Prof Fändrich says of this treatment: “In a lot of cases, we can stabilise, and even reverse the process in some patients. I won’t call it a cure, but they have very good quality of life because the treatment has no side effects. And they gain time – a lot of years.”
Since 2005, he has treated hundreds of patients on a personal basis without any side effects, as the therapy uses the patient’s own white blood cells.
But his monocytes will be put to the proper scientific test in three phase II clinical trials projected to start at the end of the year. The trials will look at coronary artery disease, Alzheimer’s disease, and vasculitis in granulomatosis with polyangiitis and systematic lupus erythematosus, respectively.
“I would like to look at diseases where patients don’t have another option, where standard care doesn’t offer anything,” he says.
The treatment process
The treatment programme usually begins with the patient’s blood being drawn to obtain their monocytes.
While the monocytes are being processed by Prof Fändrich’s patented methods, the patient is then started on the supplementary detox programme for three to five days.
Five to seven days after the patient’s blood is drawn, the reprogrammed monocytes are ready to be injected into the patient.

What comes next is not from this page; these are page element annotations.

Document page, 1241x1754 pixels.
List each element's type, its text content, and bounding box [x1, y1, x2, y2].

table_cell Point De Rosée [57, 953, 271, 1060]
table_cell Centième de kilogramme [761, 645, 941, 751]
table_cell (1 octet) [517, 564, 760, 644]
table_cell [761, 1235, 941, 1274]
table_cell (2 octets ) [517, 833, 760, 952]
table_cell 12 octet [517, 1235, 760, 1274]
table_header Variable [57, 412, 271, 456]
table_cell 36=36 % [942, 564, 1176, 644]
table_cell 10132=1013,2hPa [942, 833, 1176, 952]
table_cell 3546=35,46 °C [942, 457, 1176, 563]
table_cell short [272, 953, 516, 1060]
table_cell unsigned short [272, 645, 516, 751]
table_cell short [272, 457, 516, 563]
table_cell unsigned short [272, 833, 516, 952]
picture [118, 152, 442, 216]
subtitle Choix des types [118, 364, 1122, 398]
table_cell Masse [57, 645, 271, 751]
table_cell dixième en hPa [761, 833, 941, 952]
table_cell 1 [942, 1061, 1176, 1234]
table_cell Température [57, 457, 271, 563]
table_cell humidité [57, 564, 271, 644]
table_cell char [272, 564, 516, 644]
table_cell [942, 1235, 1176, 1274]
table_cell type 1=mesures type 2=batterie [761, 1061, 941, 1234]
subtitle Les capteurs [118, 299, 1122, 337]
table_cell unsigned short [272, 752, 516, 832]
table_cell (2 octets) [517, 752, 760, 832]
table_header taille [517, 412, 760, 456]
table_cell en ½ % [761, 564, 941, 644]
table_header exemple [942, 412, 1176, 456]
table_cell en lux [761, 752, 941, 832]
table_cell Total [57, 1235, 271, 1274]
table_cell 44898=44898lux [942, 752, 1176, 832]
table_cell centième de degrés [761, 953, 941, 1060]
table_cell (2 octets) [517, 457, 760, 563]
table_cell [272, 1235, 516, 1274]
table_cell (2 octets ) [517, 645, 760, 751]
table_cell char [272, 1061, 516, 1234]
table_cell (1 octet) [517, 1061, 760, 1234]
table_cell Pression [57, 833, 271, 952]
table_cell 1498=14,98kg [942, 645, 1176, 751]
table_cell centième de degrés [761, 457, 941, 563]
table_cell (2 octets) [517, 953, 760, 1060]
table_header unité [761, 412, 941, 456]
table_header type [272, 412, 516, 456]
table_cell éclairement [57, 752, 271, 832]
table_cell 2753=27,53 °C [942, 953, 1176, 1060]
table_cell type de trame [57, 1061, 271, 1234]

The number of injections required depend on the patients and their conditions.
For cancer patients, this includes how soon they decide to undergo the cell therapy, as well as the fact that the lifespan of the programmable cells is about six to 12 months in the body. For those with autoimmune and degenerative diseases, it depends on when and if their symptoms reappear.
Prof Fandrich would advise that patients get injections once a year, but his experience has shown that patients can improve with just one injection, or alternatively, require top-up injections once in a while.
He is currently working with Boga Valley Corporation to bring the health supplements to Malaysia.
However, they have decided to wait until the cellular therapy receives the European Medicines Agency approval before bringing it to Malaysia.